Les marins commencèrent à s'agiter et à crier. La cale était déjà bien remplie, et ces marins trouvèrent on ne sait comment des objets comme des tuyaux d'eau et des clés, et ils se mirent à démolir frénétiquement les parois du navire
; mais la cale d'un si grand navire était faite de charpentes métalliques, et sans outils de soudure ou de découpe, comment pouvaient-ils bien pouvoir la percer
?
Un groupe de mécaniciens fixait la bombe sur la trappe, incapables de la désamorcer ; même s'ils y parvenaient, la trappe resterait bloquée.
Finalement, alors que les personnes à l'intérieur étaient en proie au chaos, un grand bruit se fit soudain entendre à l'extérieur, contre le mur à côté de la porte de la cabine !
boom!!
Tout le monde dans la soute fut saisi de surprise. Les cris qui retentissaient cessèrent et ils fixèrent avec méfiance l'endroit indiqué sur le mur.
boom!
Un autre grand bruit, comme si quelque chose s'écrasait contre le mur. Se pourrait-il que les hommes dehors aient apporté des outils pour percer le mur et nous secourir
?
En s'en rendant compte, tout le monde a applaudi et crié bruyamment.
boom!!
Après un autre grand bruit, j'ai regardé avec incrédulité un gros morceau se détacher soudainement du mur, le métal se tord et se fissure !
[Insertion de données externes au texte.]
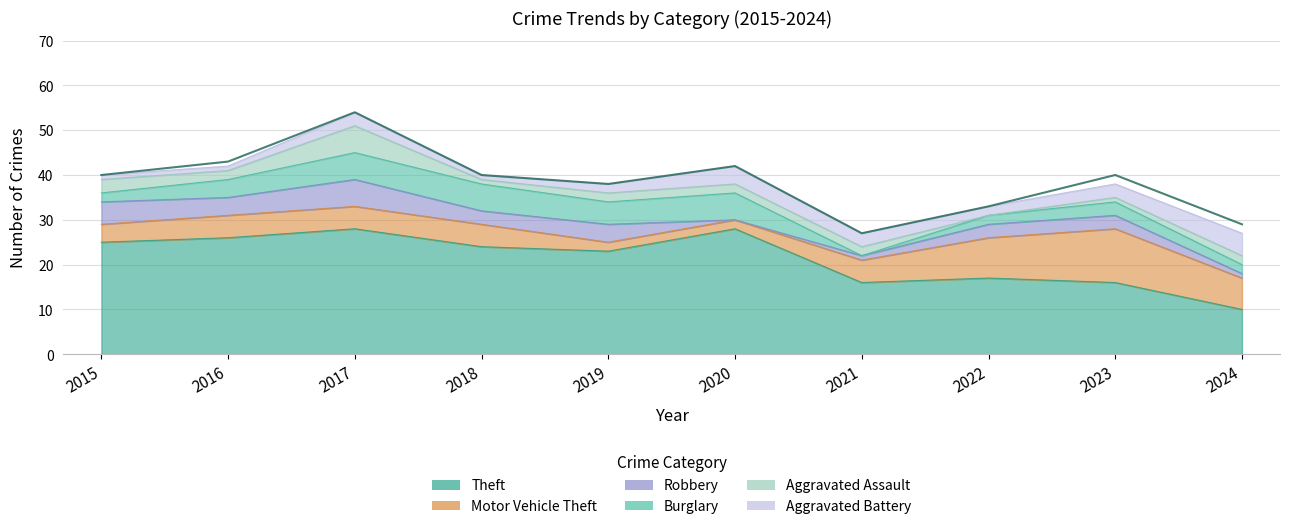

Read the Aggravated Battery value at 2017.

3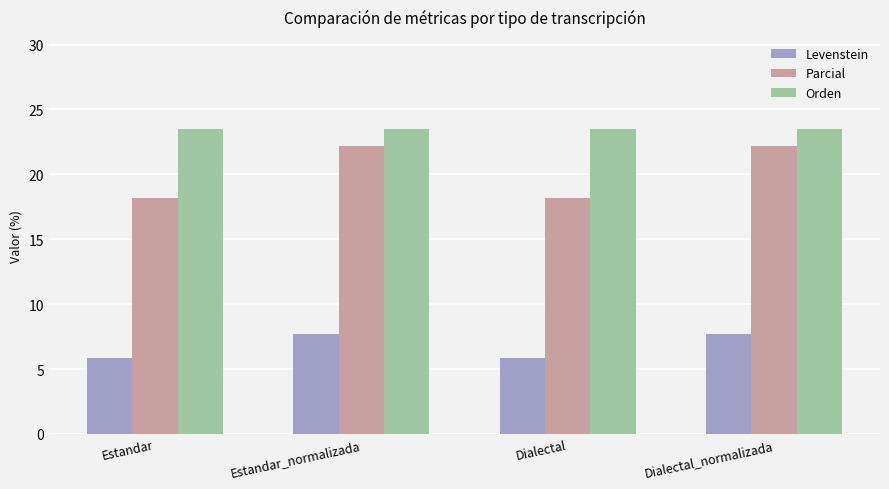

What is the sum of all Parcial values?

80.8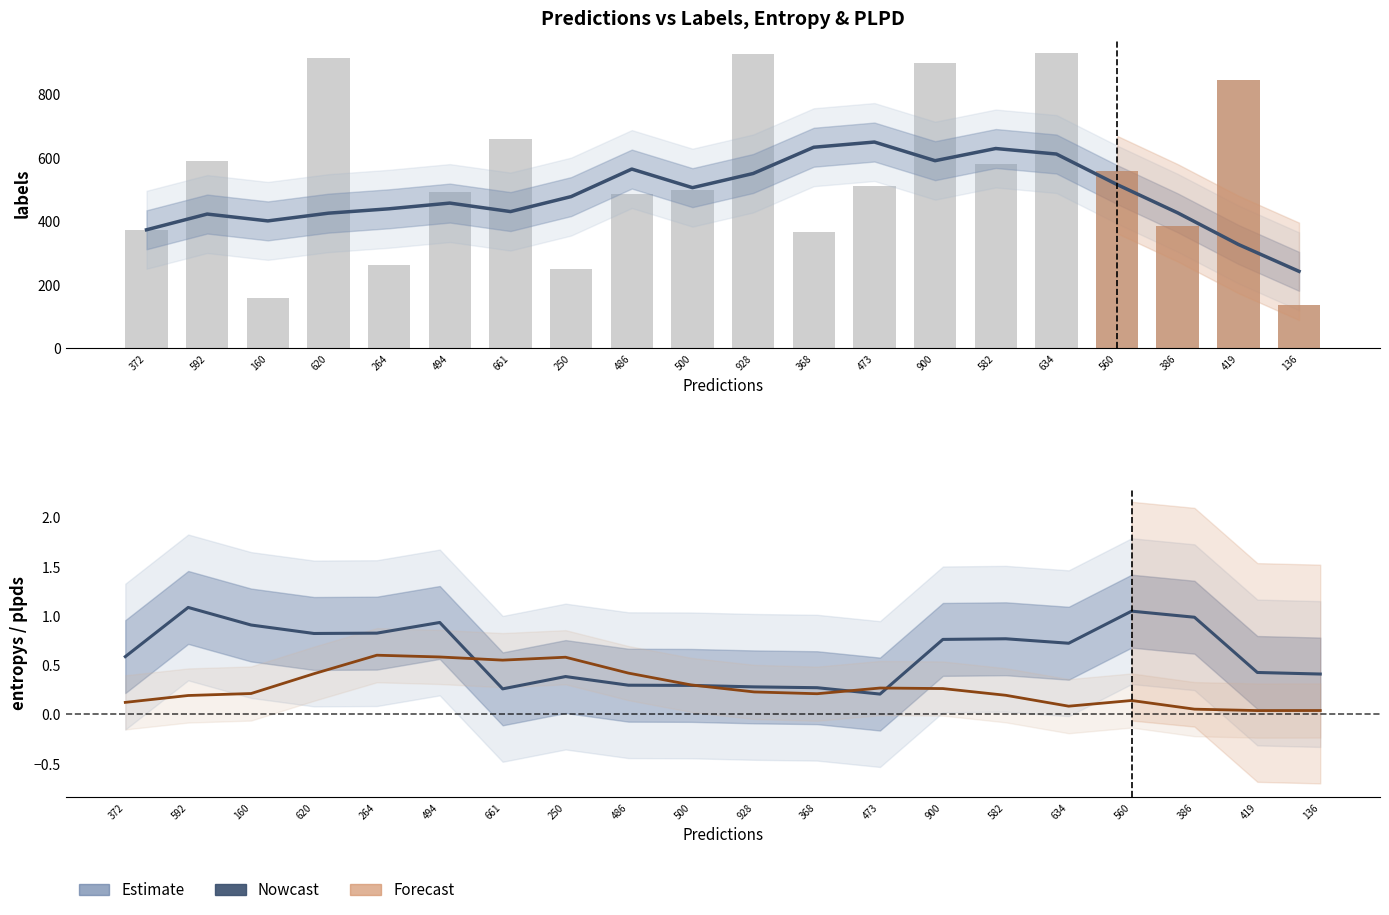

Is it true that predictions (smoothed) equals 439.8 at 264?

True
« Reculez ! Reculez tous ! » cria un membre d'équipage plus âgé, obligeant tout le monde à reculer de quelques pas.
Finalement, dans un craquement métallique et strident, un énorme trou s'ouvrit dans la paroi. Avec un bruit métallique, une épaisse plaque d'acier de la cabine se déforma et tomba au sol. Une tête apparut et interpella les occupants : « Vous êtes de l'équipe de la salle des machines ? »
La personne qui arriva était naturellement Chen Xiao.
Sachant qu'une bombe se trouvait sur la trappe, Chen Xiao n'allait évidemment pas tenter de la désamorcer. Cependant, avec son habileté, percer le mur ne lui poserait aucun problème.
Bien que la cabine fût une structure d'acier, Chen Xiao possédait le super-pouvoir de faire exploser les molécules de métal. S'il ne pouvait pas faire sauter la paroi d'acier frontale avec ses pouvoirs, il y parvint néanmoins en y enfonçant quelques clous en or et en repérant des points d'explosion. Après avoir créé des fissures, il utilisa sa force surhumaine pour fracasser la paroi à l'aide d'une rafale de coups de poing, la puissance de plusieurs tonnes finissant par la percer.
De nombreux membres d'équipage furent stupéfaits de voir le sauveteur se précipiter à l'intérieur, tandis que d'autres regardaient par le trou, mais ne virent pas les autres personnes attendues.
« Arrêtez de regarder, le vaisseau est encore entre leurs mains. » Après s'être glissé dans le trou, Chen Xiao arracha rapidement le tissu qui lui enserrait le poing. Bien qu'il ait défoncé le mur, son poing était déjà en piteux état. Après tout, aussi fort fût-il, il n'avait pas la capacité d'un Tyrannosaure Rex à durcir sa chair. Sans son pouvoir de briser le métal, qui lui avait permis de créer des fissures dans la paroi d'acier, même s'il l'avait traversée, sa main aurait probablement été complètement inutilisable.